Züleyha elbette Yılmaz öldükten sonra birine aşık olabilir. Ondan başka kimseyi sevmeden ömrünü geçirmesini de yadırgamam, yeniden kalbinin biri için çarpmasını da. Ama kalbini çarptıracak kişi Demir olmamalı bana göre. Demir şimdilerde melek olsa da Züleyha’yı kağıt üzerinde evli olmalarına rağmen el üzerinde tutsa da geçmişte onu çok yaralayacak şeyler yaptı. Bir kere de değil üstelik. Sadece ona da değil, Yılmaz’a da çocuklarına da birçok kötülük yaptı. Fikret’in Fekeli’ye söylediklerini duyunca resmen iç sesim konuşuyor sandım.

 

“Demir, Yılmaz’la Züleyha’ya yaşattığı onca acıdan bu şekilde mi sıyrılacak?”

 

Eskiler “Nikahta keramet vardır, evlenince seversin.” derlermiş ya, bu tam Sevda’nın düşünce yapısını özetliyor. Kimse çocuklarının babası, nikahlı eşi diye birini sevmek zorunda değil.

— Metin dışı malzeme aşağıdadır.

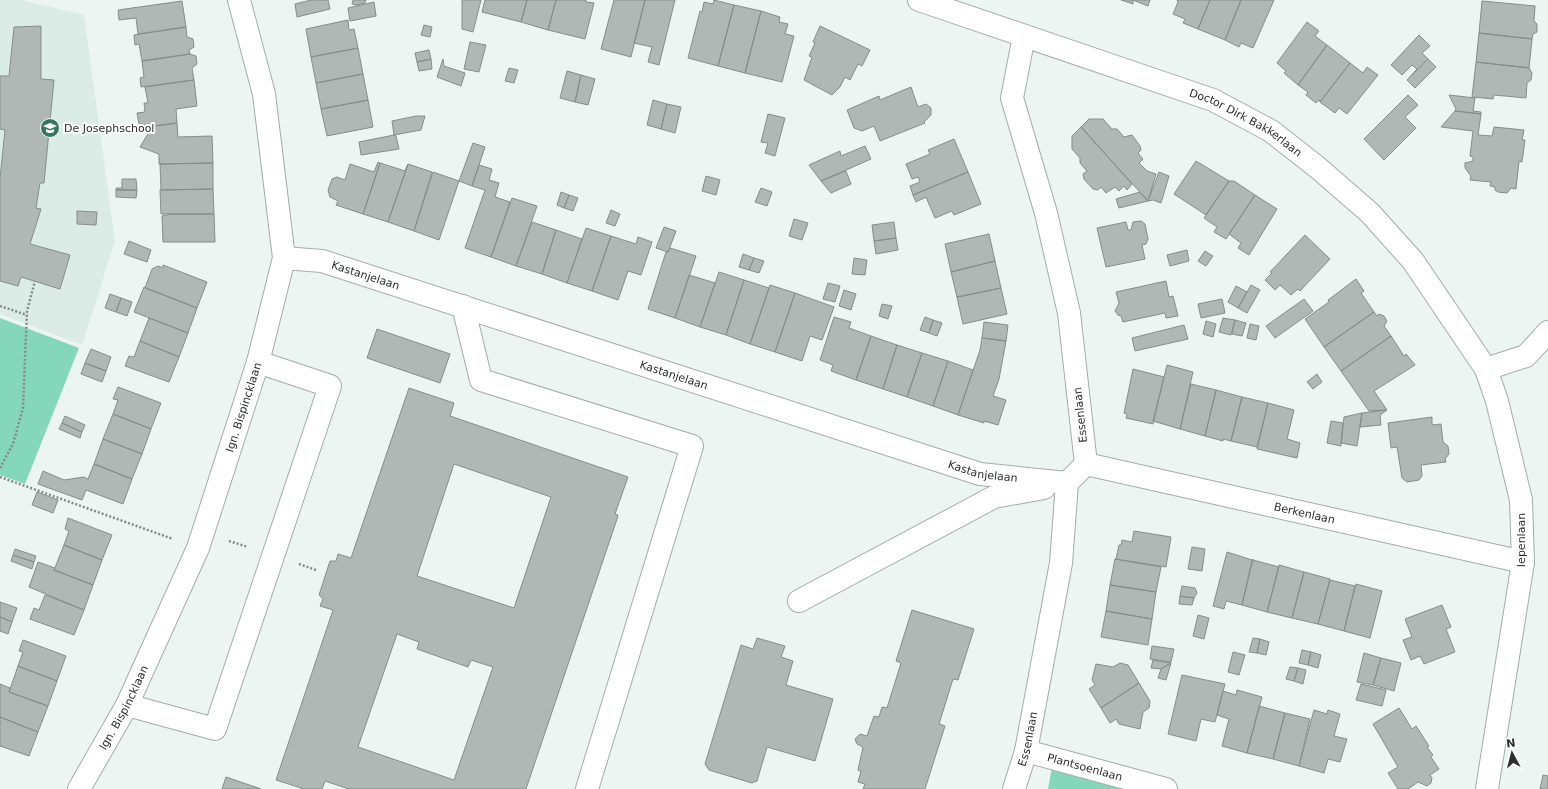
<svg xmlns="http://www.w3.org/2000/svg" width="1548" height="789" font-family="'DejaVu Sans',sans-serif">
<rect width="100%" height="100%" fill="#ecf5f1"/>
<path fill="#daece5" d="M0,0H21L84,15L115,241L82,345L0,314Z"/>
<path fill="#84d7bb" d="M0,318L79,348L25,484L0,475Z
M1052,767L1130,789H1048Z"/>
<path fill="#b0b8b5" stroke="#858d8a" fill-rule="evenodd" d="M311,0H328L330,9L297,17L295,4Z
M353,0H366L365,3L356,5L352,4Z
M462,0H481L473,32L462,29Z
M485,0H527L521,22L482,12Z
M527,0H556L548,30L521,22Z
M556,0H586V2L594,3L585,39L548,30Z
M614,0H645L631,57L601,49Z
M645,0H675L659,65L648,62L652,47L634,43Z
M714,0L734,5L718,66L688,58L700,11L702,12L704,2L713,4Z
M1121,0H1150L1148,6L1133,0V4Z
M1177,0H1210L1198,29L1183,23L1185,19L1173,14L1178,2Z
M1210,0H1241L1225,40L1198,29Z
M1241,0H1274L1253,48L1241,43L1239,47L1225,40Z
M182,1L186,27L138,34L136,18L119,20L118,10Z
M1482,1L1535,6L1534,21L1537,24V32L1533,34L1532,39L1479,33Z
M374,2L376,16L350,21L348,8Z
M734,5L761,11L745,73L718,66Z
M761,11L780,17L779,22L788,24L785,34L794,36L782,82L745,73Z
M348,20L349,30L354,29L358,48L311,57L306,29Z
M1307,22L1319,31L1315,36L1327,45L1298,85L1284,73L1286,71L1277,63Z
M424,25L432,27L430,37L421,35Z
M41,26V79L54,80L44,183H40L36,208L41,209L30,244L70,255L60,289L21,277L18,286L0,281V178L5,130L0,129V76H9L14,27Z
M820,26L870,50L862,66L858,64L850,80L845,77L840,87L832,95L804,80L812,57L809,56L815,43L813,42Z
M186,27L187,37L193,39L194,47L189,50L190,54L142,61L139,44L135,45L134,35Z
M1479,33L1532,39L1529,68L1476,62Z
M1419,35L1430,46L1422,53L1428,59L1407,80L1417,69L1412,65L1402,75L1391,65Z
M470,42L486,45L479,72L464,69Z
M1327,45L1350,63L1320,102L1319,100L1316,103L1306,95L1308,92L1298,85Z
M358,48L363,74L316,83L311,57Z
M429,50L431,59L417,62L415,53Z
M190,54L196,56L197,64L192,68L194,80L141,87L140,78L144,77L142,61Z
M431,59L432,69L419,71L417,62Z
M443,59L444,66L465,73L461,86L437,77Z
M1428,59L1436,67L1415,88L1407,80Z
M1476,62L1529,68L1532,73L1531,80L1527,83L1526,98L1494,95L1493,99L1472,97Z
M1350,63L1363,73L1367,67L1378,75L1347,114L1339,108L1335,113L1320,102Z
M509,68L518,70L514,83L505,81Z
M567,71L581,75L575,102L560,98Z
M363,74L368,100L321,109L316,83Z
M581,75L595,79L588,105L575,102Z
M194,80L197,106L176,109L177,123L155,126L139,124L137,113L145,112L144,103H148L145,87Z
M911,87L918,107L926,104L931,108V115L924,122L925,123L880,141L874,126L862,131L854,128L847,110L879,96L880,100Z
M1408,95L1418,105L1405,117L1416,128L1384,160L1364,139Z
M1449,95L1475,98L1473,111L1481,112V114L1455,111L1456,109Z
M368,100L373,127L327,136L321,109Z
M653,100L667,104L661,129L647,125Z
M667,104L681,107L675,133L661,129Z
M1455,111L1481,114L1478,135L1492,136L1494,127L1524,130L1522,140H1525L1522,162L1519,161L1516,189L1511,188L1507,193L1498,192L1495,190V187L1490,186L1491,182L1470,180L1471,176L1465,168V163L1473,161V157L1470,156L1473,131L1441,127Z
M768,114L785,118L775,156L765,153L768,143L761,142Z
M416,116H425L421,130L394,135L392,121Z
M1089,119H1103L1112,129H1117L1124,137L1132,135L1140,146L1141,150L1138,153L1143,159L1139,163L1147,171L1156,174L1148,201L1081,127Z
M177,123L178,137L212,136L213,163L159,164V154L140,147L149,132L155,131V126Z
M1081,127L1132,184L1127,190L1124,186L1119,191L1115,187L1106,193L1101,187L1098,190L1093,189L1084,179L1083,174L1087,171L1080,163V158L1072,149V136Z
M394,135L396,136L399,149L361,155L359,142Z
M954,139L968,172L913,195L910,186L920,182L918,177L912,179L906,164L930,154L928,150Z
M473,143L485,147L472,186L459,181Z
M865,146L871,159L821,181L809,165L840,151L841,156Z
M1196,161L1229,181L1206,215L1174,194Z
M378,162L380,163L363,214L336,205L338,201L330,197L328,190L332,179L337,177L345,180L350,164L374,172Z
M213,163V189L161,190L160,164Z
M380,163L405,171L408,164L388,222L363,214Z
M408,164L432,172L414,231L388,222Z
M479,165L492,169L489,180L499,183L495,197L510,202L491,257L465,248L485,190L472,186Z
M846,171L851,184L831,193L821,181Z
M433,172L459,181L439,240L414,231Z
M968,172L981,204L954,215L952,211L935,218L926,197L916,202L913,195Z
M1159,172L1169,176L1161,203L1153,200L1148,201Z
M706,176L720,180L716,195L702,191Z
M122,179H136L137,190H116V188H122Z
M1229,181H1234L1255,195L1226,239L1214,232L1217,227L1204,218Z
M761,188L772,192L767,206L755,202Z
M213,189L214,214H161L160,190Z
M116,190H137L136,198L116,197Z
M561,192L569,195L564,208L557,205Z
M1140,192L1148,201L1119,208L1116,199Z
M569,195L578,198L573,211L564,208Z
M1255,195L1277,209L1249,255L1238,248L1241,243L1229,234Z
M512,198L537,206L516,266L491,257Z
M611,210L620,214L615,226L606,223Z
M77,211L97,212L96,225L77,224Z
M171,214H214L215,242H163L162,216Z
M794,219L808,223L802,240L789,236Z
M1141,221L1145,224L1148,239L1146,244L1142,245L1145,259L1106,267L1097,228L1126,222L1128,230H1131L1133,222Z
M532,222L556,230L542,274L516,266Z
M894,222L896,238L874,241L872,225Z
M664,227L676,231L668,252L656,248Z
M586,228L611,236L592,291L567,283Z
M556,230L582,239L567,283L542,274Z
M989,234L995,261L951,272L945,244Z
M1305,235L1330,259L1300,291L1298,289L1291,295L1280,285L1275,290L1265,280L1272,273L1270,272Z
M611,236L636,244L638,237L652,242L641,275L628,271L618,300L592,291Z
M896,238L898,250L876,254L874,241Z
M129,241L151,250L147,262L124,254Z
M670,248L696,256L675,318L648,309L666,252H668Z
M1187,250L1189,261L1170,266L1167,255Z
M1205,251L1213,256L1206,266L1198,261Z
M743,254L754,258L749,270L739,267Z
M754,258L764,261L759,273L749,270Z
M854,258L867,260L865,275L852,274Z
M995,261L1001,288L957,297L951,272Z
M163,265L207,282L197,308L145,288L152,269L158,266L163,268Z
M719,272L744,280L726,335L700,327Z
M689,275L715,283L700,327L675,318Z
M1356,279L1364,291L1361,293L1374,312L1324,347L1305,319L1329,302L1328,300Z
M744,280L769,288L750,344L726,335Z
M1166,281L1169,297L1173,296L1178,316L1166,318L1165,313L1123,322L1121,316L1118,315L1115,311L1119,303L1116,292Z
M828,283L840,286L835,302L823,299Z
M770,285L795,293L775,352L750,344Z
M1251,285L1260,290L1247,313L1238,308Z
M1236,286L1247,292L1238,308L1228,302Z
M144,287L197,308L188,333L134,312Z
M1001,288L1007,314L963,324L957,297Z
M844,290L856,294L851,310L839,306Z
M795,293L834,307L822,340L810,336L802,361L775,352Z
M110,294L121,298L116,312L105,308Z
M121,298L132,302L127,316L116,312Z
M1222,299L1225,313L1201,318L1198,304Z
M1304,299L1313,311L1275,338L1266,326Z
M882,304L892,306L888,319L879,316Z
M1374,312L1377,316L1379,314L1384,316L1387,321L1384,326L1391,336L1341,371L1324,347Z
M834,317L851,322L849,328L871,336L856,380L831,371L833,365L820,360Z
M925,317L933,320L929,333L920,330Z
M149,318L188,333L179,357L140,341Z
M1223,318L1235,320L1231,335L1219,332Z
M933,320L942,323L937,336L929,333Z
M1235,320L1246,323L1242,336L1232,334Z
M1206,321L1216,324L1213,337L1203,334Z
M984,322L1008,325L1006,341L982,338Z
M1250,324L1259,326L1256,340L1247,338Z
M1184,325L1188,339L1135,351L1132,338Z
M377,329L450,354L440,383L367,358Z
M871,336L897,345L883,389L856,380Z
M1391,336L1404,356L1406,354L1415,365L1374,391L1387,410L1369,411L1341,371Z
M982,338L1006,341L999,379L993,396L1006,400L998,425L984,421V423L958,415L980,350Z
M140,341L179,357L169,382L125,366L129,356L134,357Z
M897,345L922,353L907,397L883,389Z
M91,349L111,357L106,371L85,363Z
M922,353L948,361L933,406L907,397Z
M948,361L973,370L958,415L933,406Z
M85,363L106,371L102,382L81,374Z
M1167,365L1193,372L1180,429L1153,421Z
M1133,369L1164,377L1153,424L1126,418L1127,414L1124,413Z
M1317,374L1322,382L1313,389L1307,382Z
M1191,384L1216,390L1205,436L1180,429Z
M118,387L161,403L151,429L113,414L118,400L113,399Z
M409,388L454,403L450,416L628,477L615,514L618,515L617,519L526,789H349L325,781L322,789H304L276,780L333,610L320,606L323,599L319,595L330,561H336L338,554L351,558ZM454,464L551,497L514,608L417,576ZM397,634L419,642L417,649L468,667L471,660L493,667L454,780L358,747Z
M1216,390L1242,397L1231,441L1223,439V441L1205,436Z
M1242,397L1268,403L1257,447L1231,441Z
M1268,403L1294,410L1287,439L1300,443L1297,458L1257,449Z
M1387,410L1380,415L1381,425L1360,427L1362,413Z
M1362,413L1357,446L1341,443L1344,417Z
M113,414L151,429L142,454L103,439Z
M65,416L85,425L82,432L62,423Z
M1432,417V425L1441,424L1443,442L1448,446L1449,454L1445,459L1446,462L1421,465L1422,476L1419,480L1407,482L1402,478L1397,447L1391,448L1388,423Z
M1331,421L1343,423L1341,446L1327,443Z
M62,423L82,432L80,438L59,429Z
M103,439L142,454L132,479L94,464Z
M94,464L132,479L123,504L86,490L82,500L38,484L43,471L64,480L84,477L88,479Z
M37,492L58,500L53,513L32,505Z
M68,518L112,535L102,560L64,545L69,531L65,529Z
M1134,531L1171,537L1166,567L1115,559H1116L1119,545H1121L1122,540L1132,542Z
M64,545L102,560L93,585L54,570Z
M1192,547L1205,549L1202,571L1188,569Z
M15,549L36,556L34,562L13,555Z
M1227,552L1252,560L1242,605L1226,601L1224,609L1213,606Z
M13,555L34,562L32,569L11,561Z
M1115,559L1161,567L1156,592L1110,585Z
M1253,559V560L1279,567L1267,612L1242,605Z
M38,562L55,568L54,570L93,585L84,610L29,587Z
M1279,565L1304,572L1292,618L1267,612Z
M1304,572L1330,579L1318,624L1292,618Z
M1330,580L1355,586L1344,631L1318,624Z
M1356,584L1382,591L1370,638L1344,631Z
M1110,585L1156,592L1152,619L1106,611Z
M1182,586L1195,588L1197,593L1194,598L1180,596Z
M45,595L84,610L74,635L30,619L34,608L39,610Z
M1180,596L1194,598L1192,605L1179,604Z
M0,602L17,608L12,622L0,617Z
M1442,605L1451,627L1446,629L1455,652L1424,664L1420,656L1411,660L1403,640L1412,637L1405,619Z
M912,610L974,629L958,680L953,679L939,724L945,726L925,789H863L865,784L858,782L861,771L858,770L863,747L857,744L855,739L860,734L867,736L874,716L879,717L882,707L887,708L901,663L896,661Z
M1106,611L1152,619L1148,645L1101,637Z
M1198,615L1209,618L1204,639L1193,636Z
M0,617L12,622L8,634L0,631Z
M757,638L785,646L781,657L793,661L786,685L833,699L815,761L767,747L757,781L752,783L709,770L705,764L741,645L753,649Z
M1253,638L1260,639L1257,653L1249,652Z
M1260,639L1269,642L1266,655L1257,653Z
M23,640L66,656L57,681L18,666L23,652L19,651Z
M1152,646L1174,649L1171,662L1150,659Z
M1302,650L1311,652L1308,665L1299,663Z
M1233,652L1245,655L1239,675L1228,672Z
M1311,652L1321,655L1318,668L1308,665Z
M1364,653L1381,658L1373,685L1357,682Z
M1381,658L1401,663L1394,691L1373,685Z
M1153,660L1171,663L1161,669L1151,668Z
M1120,663L1128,665L1139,683L1101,708L1089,689L1095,685L1092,680L1096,664L1113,667Z
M1171,663L1166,680L1158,678L1161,669Z
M18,666L57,681L48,706L9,692Z
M1290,667L1298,668L1294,681L1286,679Z
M1298,668L1306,670L1303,684L1294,681Z
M1182,675L1225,684L1215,722L1201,719L1196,741L1168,734Z
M1139,683L1150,701L1149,708L1143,712L1140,729L1119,724L1116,719L1110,723L1101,708Z
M0,684L10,688L9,692L48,706L38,732L0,717Z
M1361,684L1386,690L1382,706L1356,700Z
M1237,690L1262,697L1247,753L1222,746L1229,719L1217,715L1223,691L1236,695Z
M1259,706L1285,713L1273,759L1247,753Z
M1399,708L1412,729L1416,726L1429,746L1427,747L1433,755L1431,757L1439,769L1430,775L1432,778L1431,783L1427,786L1418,782L1408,789H1398L1388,773L1398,767L1373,724Z
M1314,710L1327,714L1328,710L1340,714L1334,736L1347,739L1340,762L1328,759L1324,773L1299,766Z
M1285,713L1310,719L1299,766L1273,759Z
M0,717L38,732L29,756L0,746Z
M1543,775L1548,776V789H1540Z
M226,777L261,789H222Z"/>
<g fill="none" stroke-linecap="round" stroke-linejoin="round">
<g stroke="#a4aca9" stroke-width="24">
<g id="minor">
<path id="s1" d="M919,0L1213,100L1271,131L1317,167L1370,213L1413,261L1486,369"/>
<path id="s2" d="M284,258L322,261L980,474L1067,483"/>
<path d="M463,306L481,380L692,446L587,789"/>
<path id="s3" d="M1086,464L1523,562"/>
<path d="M799,601L994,497L1044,488"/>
<path d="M127,705L215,729L330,386L258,362"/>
<path id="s4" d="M1026,751L1166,789"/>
<path id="s5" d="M79,789L127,705L198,548L258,362L284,258L264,94L239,0"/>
<path id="s6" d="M1014,789L1026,751L1061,563L1067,483L1086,464L1069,313L1046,213L1012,98L1024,36"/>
<path d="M1487,789L1523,562L1521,500L1497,401L1486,369L1526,356L1548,332"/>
</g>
</g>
<path stroke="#858a88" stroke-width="2.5" stroke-dasharray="2 2" stroke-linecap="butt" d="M0,306L27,315
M0,468L13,444L23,408L27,311L35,281
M0,477L173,539
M229,541L248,547
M299,564L316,570"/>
<use href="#minor" stroke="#fff" stroke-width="22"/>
</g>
<defs>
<g id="school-disc" transform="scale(1)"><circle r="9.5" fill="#377663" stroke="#fff"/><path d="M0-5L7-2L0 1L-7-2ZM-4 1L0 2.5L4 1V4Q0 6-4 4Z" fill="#fff"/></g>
</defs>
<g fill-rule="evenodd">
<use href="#school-disc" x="50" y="128"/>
</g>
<g text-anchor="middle" stroke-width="4" stroke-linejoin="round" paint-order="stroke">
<g font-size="11" fill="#2b2e2d" stroke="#fff">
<text dy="4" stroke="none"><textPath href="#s1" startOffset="350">Doctor Dirk Bakkerlaan</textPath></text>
<text dy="4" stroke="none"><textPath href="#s2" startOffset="84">Kastanjelaan</textPath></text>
<text dy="4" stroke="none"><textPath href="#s2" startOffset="408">Kastanjelaan</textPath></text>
<text dy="4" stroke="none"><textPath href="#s5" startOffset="417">Ign. Bispincklaan</textPath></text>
<text transform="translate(1080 415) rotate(-96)" y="4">Essenlaan</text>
<text dy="4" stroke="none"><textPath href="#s2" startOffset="732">Kastanjelaan</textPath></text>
<text dy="4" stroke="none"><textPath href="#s3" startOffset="224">Berkenlaan</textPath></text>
<text transform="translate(1521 540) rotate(-90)" y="4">Iepenlaan</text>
<text dy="4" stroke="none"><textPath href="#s5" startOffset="93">Ign. Bispincklaan</textPath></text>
<text dy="4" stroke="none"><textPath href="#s6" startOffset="52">Essenlaan</textPath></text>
<text dy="4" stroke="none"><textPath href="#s4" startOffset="61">Plantsoenlaan</textPath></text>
</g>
<g font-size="11" fill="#2b2e2d" stroke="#fff" text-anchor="start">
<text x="64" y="132">De Josephschool</text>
</g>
</g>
<g transform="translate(1512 753) rotate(353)" stroke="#ffffff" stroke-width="3" paint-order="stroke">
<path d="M0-3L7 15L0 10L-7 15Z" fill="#2b2e2d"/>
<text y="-6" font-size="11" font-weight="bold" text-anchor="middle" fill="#2b2e2d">N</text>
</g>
</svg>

Evli kalmak zorunda da değil. Mutsuz insanlar pekala ayrılabilir, boşanabilir. Sevda, Züleyha’yı Demir’i sevmesi için sıkboğaz edip duruyor her bölüm. Ağzını bantlamak istiyorum o anlarda. Kendisi neden metresi olduğu Adnan Yaman’a sadık kaldı o zaman? O neden bir başkasına aşık olmadı? Üstelik ondan bir çocuğu, bir bağı da yoktu. Züleyha, Demir gece eve gelmediğinde onu camlarda bekliyorsa bence bu Sevda’nın manipülasyonları yüzünden. Yoksa iki üç bölüm önce Züleyha’nın umurunda değildi Demir’in akşam eve gelip gelmemesi. Halbuki benim görmek istediğim ve de olması gereken Züleyha’nın Sevda’ya söylediği gibi Yılmaz’ın hatırasına saygısızlık etmemesi, onu sevmekten vazgeçmemesi, onunla olan anılarını düşünmesi, yas tutması, üzülüp ağlaması. Çevremden görüp bildiğim, doğal olan bu çünkü.

 

Aşk yeniden…

 

Ümit: “Gitmesen…”

Demir: ……

Ümit: “Demir seni ilk gördüğüm andan beri bu anı hayal ediyorum. Ne olur gitme, biraz daha kal.”

Demir: “Ümit…”

 

Ben Ümit’in sadece Fikret’in planı için değil, kendisi de Demir’i beğendiği için ona yanaştığını düşünüyorum. Koskoca doçent olmuş kadın evli bir adama böyle yollu kadınlar gibi kanca atmaz yani, atmamalı. Demir ile öpüştükten sonra onları ilk yatakta çırılçıplak birbirlerine sarılmış gördüğümüzde aşık bir kadın gibiydi. Gerçi sabah Demir uyurken ona bakışlarında sinsilik vardı ama daha sonrasında hastaneye geldiğinde taze aşıkların neşesi vardı üstünde. Aynı şekilde Demir de etrafına gülücükler saçıyordu. İlişkileri tek gecelik bir ilişki olmayacak belli. Demir’in kalbinde ve aklında gelgitler var. Kalbinin bir köşesinde hala Züleyha var ama aklı artık ondan vazgeçmesini söylediği için de Ümit’in çekimine kapıldı. Sosyal medyada yoğun bir şekilde Demir’e “Züleyha’ya olan aşkından ne çabuk vazgeçtin.” diye kızanlar var. Açıkçası Ümit’i görüp etkilendiği ilk gün ben de aynı şeyi söylemiştim. Ama az evvel de dediğim gibi bu tam bir vazgeçiş değil, vazgeçmeyi deneyiş daha çok. Bir kesim de Züleyha bunu hak ettiğini düşünüyor. Tamam, Züleyha, Demir’i aldatmış oldu bir nevi ama Demir, Züleyha’nın Yılmaz’ın karısı olduğunu bile bile evlenmedi mi onunla? Bile bile Yılmaz’ı çocuğundan ayırmadı mı? Züleyha’nın Yılmaz’ı sevmeye devam ettiğini bildiği halde boşanmamakta ısrar etmedi mi? Züleyha ile Yılmaz’ın boşanmadan buluşup görüşmeleri temelde yanlıştı, Demir ile Ümit’in arasında olanlar da yanlış. Ancak Züleyha ile Yılmaz’ın başka çareleri yoktu diye onları mazur görebiliyorum. Demir, eğer söylediği gibi Ümit ile görüşmeyi sürdürecekse bu kağıt üzerinde bile olsa evliyken olmamalı.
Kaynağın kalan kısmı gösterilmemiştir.